-- Opening Marker --

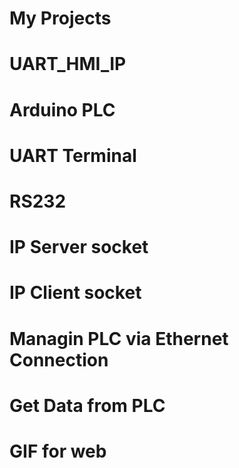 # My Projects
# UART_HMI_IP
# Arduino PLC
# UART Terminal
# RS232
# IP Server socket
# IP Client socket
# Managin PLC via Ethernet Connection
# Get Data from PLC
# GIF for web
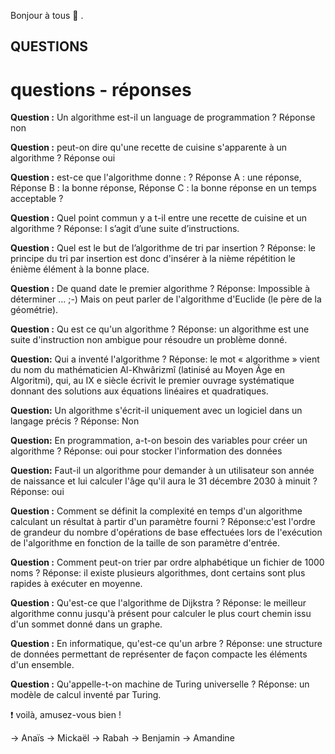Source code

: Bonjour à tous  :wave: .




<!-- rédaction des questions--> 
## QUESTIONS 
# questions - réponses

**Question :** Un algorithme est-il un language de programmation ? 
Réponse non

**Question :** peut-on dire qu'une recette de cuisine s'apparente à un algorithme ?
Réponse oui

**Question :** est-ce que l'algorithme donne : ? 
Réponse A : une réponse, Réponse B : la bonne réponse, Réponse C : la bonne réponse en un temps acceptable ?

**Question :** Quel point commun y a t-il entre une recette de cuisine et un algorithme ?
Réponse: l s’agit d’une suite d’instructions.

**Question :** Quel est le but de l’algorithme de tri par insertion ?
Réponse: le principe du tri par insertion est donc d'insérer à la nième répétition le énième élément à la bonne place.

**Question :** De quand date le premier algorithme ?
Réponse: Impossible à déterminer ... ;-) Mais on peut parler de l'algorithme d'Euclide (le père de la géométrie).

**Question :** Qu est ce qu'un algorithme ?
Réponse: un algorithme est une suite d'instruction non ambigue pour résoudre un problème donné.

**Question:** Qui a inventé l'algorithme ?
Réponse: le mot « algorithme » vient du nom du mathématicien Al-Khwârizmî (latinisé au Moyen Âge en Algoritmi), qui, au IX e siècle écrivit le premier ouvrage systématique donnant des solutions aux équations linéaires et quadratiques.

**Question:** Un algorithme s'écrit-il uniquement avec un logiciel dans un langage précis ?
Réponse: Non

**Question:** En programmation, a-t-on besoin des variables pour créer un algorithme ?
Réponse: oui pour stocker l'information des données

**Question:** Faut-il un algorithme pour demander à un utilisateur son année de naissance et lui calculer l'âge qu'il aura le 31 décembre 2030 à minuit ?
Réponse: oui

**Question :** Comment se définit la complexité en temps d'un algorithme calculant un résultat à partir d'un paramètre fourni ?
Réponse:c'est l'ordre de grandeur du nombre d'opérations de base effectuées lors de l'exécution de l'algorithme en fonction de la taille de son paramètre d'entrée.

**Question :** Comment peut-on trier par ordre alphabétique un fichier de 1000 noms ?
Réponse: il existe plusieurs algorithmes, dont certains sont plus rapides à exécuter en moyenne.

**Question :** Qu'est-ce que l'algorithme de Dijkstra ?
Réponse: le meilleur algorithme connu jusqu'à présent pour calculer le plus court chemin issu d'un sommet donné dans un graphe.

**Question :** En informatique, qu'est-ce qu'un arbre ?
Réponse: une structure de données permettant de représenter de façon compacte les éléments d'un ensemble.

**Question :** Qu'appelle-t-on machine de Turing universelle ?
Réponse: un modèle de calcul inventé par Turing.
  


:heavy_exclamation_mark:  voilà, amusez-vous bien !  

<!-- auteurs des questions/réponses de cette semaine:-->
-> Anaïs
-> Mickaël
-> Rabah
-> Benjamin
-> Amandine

-- Closing Marker --
-- Opening Marker --

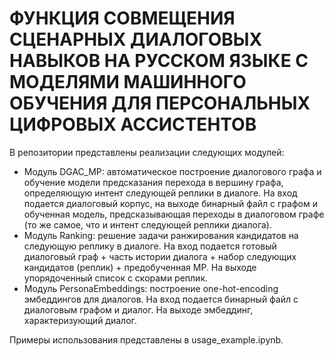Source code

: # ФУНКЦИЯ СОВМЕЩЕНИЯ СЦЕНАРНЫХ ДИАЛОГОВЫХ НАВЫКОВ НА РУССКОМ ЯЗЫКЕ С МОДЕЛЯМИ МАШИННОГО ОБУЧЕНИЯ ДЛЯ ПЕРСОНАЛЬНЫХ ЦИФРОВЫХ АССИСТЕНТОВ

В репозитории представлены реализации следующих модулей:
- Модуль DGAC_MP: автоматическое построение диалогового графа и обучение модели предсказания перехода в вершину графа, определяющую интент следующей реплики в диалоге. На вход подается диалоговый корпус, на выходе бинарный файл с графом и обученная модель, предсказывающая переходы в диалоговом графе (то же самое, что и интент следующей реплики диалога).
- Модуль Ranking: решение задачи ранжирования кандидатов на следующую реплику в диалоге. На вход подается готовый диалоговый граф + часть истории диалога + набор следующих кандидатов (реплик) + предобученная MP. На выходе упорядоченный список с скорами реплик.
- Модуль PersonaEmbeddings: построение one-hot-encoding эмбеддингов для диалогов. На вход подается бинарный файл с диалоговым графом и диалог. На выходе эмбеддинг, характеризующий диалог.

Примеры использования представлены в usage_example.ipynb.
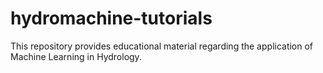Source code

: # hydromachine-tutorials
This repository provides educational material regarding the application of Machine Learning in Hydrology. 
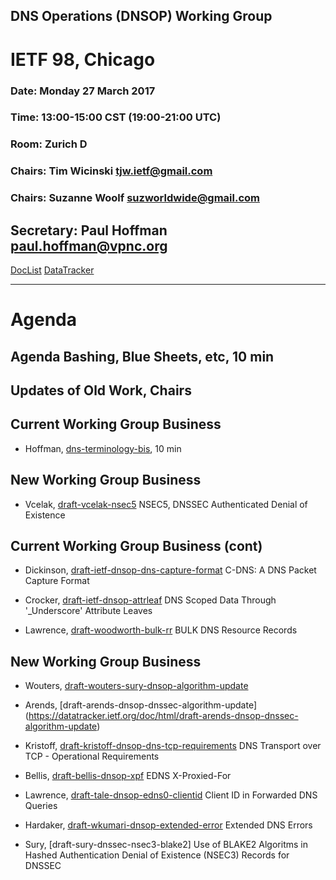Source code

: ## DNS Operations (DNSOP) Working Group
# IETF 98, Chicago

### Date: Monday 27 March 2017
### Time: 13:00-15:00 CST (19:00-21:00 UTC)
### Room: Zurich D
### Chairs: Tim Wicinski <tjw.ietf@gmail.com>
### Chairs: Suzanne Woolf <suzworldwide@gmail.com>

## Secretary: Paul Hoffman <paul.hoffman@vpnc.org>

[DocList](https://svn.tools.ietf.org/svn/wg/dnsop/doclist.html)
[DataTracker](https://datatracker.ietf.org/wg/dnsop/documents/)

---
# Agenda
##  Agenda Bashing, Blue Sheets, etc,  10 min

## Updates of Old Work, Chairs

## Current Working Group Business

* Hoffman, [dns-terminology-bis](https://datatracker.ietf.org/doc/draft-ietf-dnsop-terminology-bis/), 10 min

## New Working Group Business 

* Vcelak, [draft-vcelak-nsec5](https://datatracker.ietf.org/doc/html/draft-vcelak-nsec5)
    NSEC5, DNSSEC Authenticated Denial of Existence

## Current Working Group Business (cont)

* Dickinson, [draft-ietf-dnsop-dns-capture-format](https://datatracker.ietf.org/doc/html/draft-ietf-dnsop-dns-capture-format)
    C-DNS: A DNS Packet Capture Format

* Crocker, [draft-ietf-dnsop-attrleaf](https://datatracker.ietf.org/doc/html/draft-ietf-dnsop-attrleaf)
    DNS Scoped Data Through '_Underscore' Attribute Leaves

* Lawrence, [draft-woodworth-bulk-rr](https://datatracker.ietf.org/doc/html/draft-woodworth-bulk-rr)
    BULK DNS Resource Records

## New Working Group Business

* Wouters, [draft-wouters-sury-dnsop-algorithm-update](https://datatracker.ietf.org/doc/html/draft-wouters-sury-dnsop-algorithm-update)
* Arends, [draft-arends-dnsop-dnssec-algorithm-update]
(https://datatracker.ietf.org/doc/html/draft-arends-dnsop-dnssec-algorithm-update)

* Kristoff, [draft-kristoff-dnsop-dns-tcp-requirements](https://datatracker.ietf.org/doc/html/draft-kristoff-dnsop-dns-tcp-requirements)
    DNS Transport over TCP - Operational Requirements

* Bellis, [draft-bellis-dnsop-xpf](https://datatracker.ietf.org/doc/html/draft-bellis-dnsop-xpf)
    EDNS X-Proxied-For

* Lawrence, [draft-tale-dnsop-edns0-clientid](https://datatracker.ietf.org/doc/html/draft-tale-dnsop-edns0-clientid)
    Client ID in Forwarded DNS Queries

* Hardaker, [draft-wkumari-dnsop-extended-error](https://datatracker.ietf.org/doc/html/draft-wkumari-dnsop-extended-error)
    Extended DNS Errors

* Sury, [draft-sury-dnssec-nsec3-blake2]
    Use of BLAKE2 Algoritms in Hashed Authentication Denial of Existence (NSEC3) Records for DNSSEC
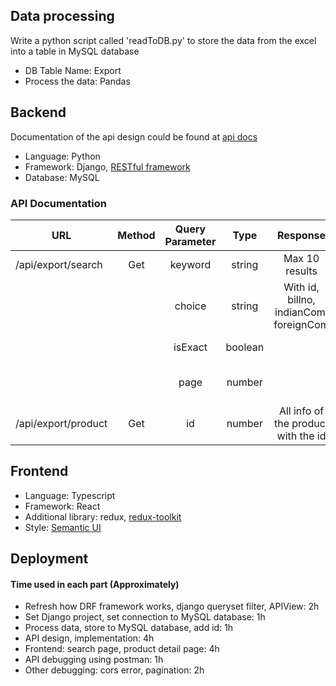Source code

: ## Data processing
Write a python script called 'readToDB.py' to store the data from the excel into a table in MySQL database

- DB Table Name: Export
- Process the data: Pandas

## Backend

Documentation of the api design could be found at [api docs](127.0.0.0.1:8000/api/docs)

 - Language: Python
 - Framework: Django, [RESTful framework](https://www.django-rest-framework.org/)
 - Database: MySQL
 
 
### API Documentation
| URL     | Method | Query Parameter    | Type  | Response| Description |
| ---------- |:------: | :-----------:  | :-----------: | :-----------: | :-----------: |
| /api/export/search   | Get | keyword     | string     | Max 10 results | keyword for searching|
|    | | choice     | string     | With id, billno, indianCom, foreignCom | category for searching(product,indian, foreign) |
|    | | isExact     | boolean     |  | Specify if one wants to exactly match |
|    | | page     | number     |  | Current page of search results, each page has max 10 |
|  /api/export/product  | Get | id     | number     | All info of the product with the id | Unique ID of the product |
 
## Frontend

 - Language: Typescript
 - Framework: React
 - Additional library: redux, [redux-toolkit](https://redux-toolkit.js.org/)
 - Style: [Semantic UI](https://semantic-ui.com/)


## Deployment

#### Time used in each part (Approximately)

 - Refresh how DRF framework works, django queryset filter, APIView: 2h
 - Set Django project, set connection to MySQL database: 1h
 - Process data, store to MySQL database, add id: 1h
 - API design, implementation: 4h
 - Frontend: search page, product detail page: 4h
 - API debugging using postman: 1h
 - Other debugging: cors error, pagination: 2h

-- Closing Marker --
-- Opening Marker --

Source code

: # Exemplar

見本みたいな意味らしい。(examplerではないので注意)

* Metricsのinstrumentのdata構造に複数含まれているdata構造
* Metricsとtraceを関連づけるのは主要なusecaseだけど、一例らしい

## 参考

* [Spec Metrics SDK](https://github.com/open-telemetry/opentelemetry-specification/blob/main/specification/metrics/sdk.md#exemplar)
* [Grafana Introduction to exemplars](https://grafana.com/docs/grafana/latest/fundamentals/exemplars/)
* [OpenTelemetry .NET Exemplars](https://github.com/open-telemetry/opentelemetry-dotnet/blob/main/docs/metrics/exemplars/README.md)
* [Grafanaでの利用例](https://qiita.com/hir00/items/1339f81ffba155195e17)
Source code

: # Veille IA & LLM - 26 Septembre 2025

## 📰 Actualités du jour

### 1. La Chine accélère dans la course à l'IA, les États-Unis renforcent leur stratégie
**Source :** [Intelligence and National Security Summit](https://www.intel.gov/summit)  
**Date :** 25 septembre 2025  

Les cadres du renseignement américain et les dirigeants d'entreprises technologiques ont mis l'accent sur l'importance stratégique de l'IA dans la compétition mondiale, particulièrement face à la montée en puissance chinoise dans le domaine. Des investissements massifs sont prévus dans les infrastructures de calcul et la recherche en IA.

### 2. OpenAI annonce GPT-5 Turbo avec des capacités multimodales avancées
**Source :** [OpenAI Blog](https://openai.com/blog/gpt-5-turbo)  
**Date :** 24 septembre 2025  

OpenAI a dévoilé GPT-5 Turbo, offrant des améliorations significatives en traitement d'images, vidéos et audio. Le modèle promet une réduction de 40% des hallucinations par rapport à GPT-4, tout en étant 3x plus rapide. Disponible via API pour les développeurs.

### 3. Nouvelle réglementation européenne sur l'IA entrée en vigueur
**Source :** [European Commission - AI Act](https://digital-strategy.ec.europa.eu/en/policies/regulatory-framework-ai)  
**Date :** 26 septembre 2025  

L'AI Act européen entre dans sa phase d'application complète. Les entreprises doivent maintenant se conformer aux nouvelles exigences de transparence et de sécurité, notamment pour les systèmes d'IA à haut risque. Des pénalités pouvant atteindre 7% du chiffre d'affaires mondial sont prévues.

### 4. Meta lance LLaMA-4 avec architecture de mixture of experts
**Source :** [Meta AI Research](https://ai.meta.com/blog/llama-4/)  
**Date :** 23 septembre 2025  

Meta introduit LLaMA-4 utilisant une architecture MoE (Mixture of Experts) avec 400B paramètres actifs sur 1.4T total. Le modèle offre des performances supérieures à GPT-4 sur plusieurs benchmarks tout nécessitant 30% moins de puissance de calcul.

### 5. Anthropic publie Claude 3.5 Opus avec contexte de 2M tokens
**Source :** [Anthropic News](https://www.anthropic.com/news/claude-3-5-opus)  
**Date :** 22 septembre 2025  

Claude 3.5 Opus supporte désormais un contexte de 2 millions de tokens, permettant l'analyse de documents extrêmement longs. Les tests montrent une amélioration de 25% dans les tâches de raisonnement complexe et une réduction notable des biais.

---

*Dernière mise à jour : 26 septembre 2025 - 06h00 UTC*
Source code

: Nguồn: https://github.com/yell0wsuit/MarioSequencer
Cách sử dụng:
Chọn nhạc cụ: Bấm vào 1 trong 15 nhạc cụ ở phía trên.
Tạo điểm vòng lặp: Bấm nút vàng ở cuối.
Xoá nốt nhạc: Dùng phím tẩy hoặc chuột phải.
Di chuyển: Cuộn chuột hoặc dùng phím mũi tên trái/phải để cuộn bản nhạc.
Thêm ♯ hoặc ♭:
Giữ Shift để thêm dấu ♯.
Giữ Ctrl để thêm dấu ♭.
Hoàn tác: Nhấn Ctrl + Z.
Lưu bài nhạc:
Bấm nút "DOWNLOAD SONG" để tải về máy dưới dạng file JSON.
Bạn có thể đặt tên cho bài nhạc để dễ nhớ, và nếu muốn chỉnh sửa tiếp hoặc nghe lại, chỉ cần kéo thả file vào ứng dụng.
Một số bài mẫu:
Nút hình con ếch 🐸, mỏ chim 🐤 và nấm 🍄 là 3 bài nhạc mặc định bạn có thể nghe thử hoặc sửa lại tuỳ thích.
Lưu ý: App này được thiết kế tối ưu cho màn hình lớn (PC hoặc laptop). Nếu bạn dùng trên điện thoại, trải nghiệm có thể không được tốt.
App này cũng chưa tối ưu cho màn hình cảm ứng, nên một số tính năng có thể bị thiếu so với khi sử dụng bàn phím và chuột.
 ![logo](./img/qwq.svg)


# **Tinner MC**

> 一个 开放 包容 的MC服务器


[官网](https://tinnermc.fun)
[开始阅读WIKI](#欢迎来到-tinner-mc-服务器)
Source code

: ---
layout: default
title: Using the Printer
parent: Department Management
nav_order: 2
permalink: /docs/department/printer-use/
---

-- Closing Marker --

- **Job item**
Copy range, inclusive: the line holding "#### Time used in each part (Approximately)" to the line holding "- API design, implementation: 4h". Reproduce exactly those lines of the records above and no others.

- **Solution for this exercise**
#### Time used in each part (Approximately)

 - Refresh how DRF framework works, django queryset filter, APIView: 2h
 - Set Django project, set connection to MySQL database: 1h
 - Process data, store to MySQL database, add id: 1h
 - API design, implementation: 4h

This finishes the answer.